/---
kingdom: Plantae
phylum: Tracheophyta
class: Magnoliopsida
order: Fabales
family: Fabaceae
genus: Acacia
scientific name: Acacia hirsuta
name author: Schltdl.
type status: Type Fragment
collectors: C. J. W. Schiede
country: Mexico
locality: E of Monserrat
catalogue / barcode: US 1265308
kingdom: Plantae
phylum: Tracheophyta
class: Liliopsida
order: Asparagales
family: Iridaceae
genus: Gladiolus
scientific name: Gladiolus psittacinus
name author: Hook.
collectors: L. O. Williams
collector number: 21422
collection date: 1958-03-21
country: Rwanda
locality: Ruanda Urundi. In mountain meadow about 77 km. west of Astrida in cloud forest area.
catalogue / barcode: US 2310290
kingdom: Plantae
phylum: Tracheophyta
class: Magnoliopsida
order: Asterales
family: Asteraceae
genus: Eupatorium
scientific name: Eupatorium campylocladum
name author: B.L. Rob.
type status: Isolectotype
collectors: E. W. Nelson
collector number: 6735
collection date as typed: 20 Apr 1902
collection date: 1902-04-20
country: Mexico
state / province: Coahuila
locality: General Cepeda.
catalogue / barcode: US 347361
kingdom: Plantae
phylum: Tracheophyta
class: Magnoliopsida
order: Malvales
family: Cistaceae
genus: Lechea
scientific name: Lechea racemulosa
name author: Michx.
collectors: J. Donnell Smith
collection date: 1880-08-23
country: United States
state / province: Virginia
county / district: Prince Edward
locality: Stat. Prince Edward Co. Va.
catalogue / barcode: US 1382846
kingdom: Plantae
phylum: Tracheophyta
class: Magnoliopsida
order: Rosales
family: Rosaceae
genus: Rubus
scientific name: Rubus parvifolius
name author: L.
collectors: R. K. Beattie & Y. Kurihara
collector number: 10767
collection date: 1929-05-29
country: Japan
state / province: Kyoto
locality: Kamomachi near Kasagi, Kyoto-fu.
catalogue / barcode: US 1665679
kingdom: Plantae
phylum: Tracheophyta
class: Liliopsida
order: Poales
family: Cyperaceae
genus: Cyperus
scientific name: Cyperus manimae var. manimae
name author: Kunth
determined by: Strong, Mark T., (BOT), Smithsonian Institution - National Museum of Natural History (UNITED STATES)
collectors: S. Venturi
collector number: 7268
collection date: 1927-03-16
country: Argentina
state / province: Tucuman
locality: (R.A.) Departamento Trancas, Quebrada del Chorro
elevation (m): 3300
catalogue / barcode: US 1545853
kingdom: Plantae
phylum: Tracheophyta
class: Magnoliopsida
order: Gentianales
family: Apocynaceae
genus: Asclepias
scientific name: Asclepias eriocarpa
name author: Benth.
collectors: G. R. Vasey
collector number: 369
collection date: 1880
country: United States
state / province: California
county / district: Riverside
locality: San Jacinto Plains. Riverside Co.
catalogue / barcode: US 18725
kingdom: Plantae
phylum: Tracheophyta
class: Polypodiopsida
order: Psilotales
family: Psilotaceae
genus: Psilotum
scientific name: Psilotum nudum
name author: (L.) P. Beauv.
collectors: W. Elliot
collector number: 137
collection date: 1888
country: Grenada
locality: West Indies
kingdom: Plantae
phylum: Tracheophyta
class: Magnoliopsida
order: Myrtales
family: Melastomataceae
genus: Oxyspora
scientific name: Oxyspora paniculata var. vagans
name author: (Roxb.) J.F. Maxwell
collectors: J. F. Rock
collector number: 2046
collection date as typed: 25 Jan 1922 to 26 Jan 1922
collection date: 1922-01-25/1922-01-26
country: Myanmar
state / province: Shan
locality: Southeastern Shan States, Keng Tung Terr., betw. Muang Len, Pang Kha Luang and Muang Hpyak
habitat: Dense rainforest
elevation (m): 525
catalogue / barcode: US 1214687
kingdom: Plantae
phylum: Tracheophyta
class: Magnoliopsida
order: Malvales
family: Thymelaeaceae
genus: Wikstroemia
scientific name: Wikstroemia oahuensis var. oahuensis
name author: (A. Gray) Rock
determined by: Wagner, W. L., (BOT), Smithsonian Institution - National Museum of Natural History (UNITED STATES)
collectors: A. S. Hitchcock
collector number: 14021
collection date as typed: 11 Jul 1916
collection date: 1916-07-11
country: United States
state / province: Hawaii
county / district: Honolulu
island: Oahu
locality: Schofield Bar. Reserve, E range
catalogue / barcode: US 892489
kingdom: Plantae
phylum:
\---
Set down all of the lines above exactly as they appear, with no changes.

kingdom: Plantae
phylum: Tracheophyta
class: Magnoliopsida
order: Fabales
family: Fabaceae
genus: Acacia
scientific name: Acacia hirsuta
name author: Schltdl.
type status: Type Fragment
collectors: C. J. W. Schiede
country: Mexico
locality: E of Monserrat
catalogue / barcode: US 1265308
kingdom: Plantae
phylum: Tracheophyta
class: Liliopsida
order: Asparagales
family: Iridaceae
genus: Gladiolus
scientific name: Gladiolus psittacinus
name author: Hook.
collectors: L. O. Williams
collector number: 21422
collection date: 1958-03-21
country: Rwanda
locality: Ruanda Urundi. In mountain meadow about 77 km. west of Astrida in cloud forest area.
catalogue / barcode: US 2310290
kingdom: Plantae
phylum: Tracheophyta
class: Magnoliopsida
order: Asterales
family: Asteraceae
genus: Eupatorium
scientific name: Eupatorium campylocladum
name author: B.L. Rob.
type status: Isolectotype
collectors: E. W. Nelson
collector number: 6735
collection date as typed: 20 Apr 1902
collection date: 1902-04-20
country: Mexico
state / province: Coahuila
locality: General Cepeda.
catalogue / barcode: US 347361
kingdom: Plantae
phylum: Tracheophyta
class: Magnoliopsida
order: Malvales
family: Cistaceae
genus: Lechea
scientific name: Lechea racemulosa
name author: Michx.
collectors: J. Donnell Smith
collection date: 1880-08-23
country: United States
state / province: Virginia
county / district: Prince Edward
locality: Stat. Prince Edward Co. Va.
catalogue / barcode: US 1382846
kingdom: Plantae
phylum: Tracheophyta
class: Magnoliopsida
order: Rosales
family: Rosaceae
genus: Rubus
scientific name: Rubus parvifolius
name author: L.
collectors: R. K. Beattie & Y. Kurihara
collector number: 10767
collection date: 1929-05-29
country: Japan
state / province: Kyoto
locality: Kamomachi near Kasagi, Kyoto-fu.
catalogue / barcode: US 1665679
kingdom: Plantae
phylum: Tracheophyta
class: Liliopsida
order: Poales
family: Cyperaceae
genus: Cyperus
scientific name: Cyperus manimae var. manimae
name author: Kunth
determined by: Strong, Mark T., (BOT), Smithsonian Institution - National Museum of Natural History (UNITED STATES)
collectors: S. Venturi
collector number: 7268
collection date: 1927-03-16
country: Argentina
state / province: Tucuman
locality: (R.A.) Departamento Trancas, Quebrada del Chorro
elevation (m): 3300
catalogue / barcode: US 1545853
kingdom: Plantae
phylum: Tracheophyta
class: Magnoliopsida
order: Gentianales
family: Apocynaceae
genus: Asclepias
scientific name: Asclepias eriocarpa
name author: Benth.
collectors: G. R. Vasey
collector number: 369
collection date: 1880
country: United States
state / province: California
county / district: Riverside
locality: San Jacinto Plains. Riverside Co.
catalogue / barcode: US 18725
kingdom: Plantae
phylum: Tracheophyta
class: Polypodiopsida
order: Psilotales
family: Psilotaceae
genus: Psilotum
scientific name: Psilotum nudum
name author: (L.) P. Beauv.
collectors: W. Elliot
collector number: 137
collection date: 1888
country: Grenada
locality: West Indies
kingdom: Plantae
phylum: Tracheophyta
class: Magnoliopsida
order: Myrtales
family: Melastomataceae
genus: Oxyspora
scientific name: Oxyspora paniculata var. vagans
name author: (Roxb.) J.F. Maxwell
collectors: J. F. Rock
collector number: 2046
collection date as typed: 25 Jan 1922 to 26 Jan 1922
collection date: 1922-01-25/1922-01-26
country: Myanmar
state / province: Shan
locality: Southeastern Shan States, Keng Tung Terr., betw. Muang Len, Pang Kha Luang and Muang Hpyak
habitat: Dense rainforest
elevation (m): 525
catalogue / barcode: US 1214687
kingdom: Plantae
phylum: Tracheophyta
class: Magnoliopsida
order: Malvales
family: Thymelaeaceae
genus: Wikstroemia
scientific name: Wikstroemia oahuensis var. oahuensis
name author: (A. Gray) Rock
determined by: Wagner, W. L., (BOT), Smithsonian Institution - National Museum of Natural History (UNITED STATES)
collectors: A. S. Hitchcock
collector number: 14021
collection date as typed: 11 Jul 1916
collection date: 1916-07-11
country: United States
state / province: Hawaii
county / district: Honolulu
island: Oahu
locality: Schofield Bar. Reserve, E range
catalogue / barcode: US 892489
kingdom: Plantae
phylum:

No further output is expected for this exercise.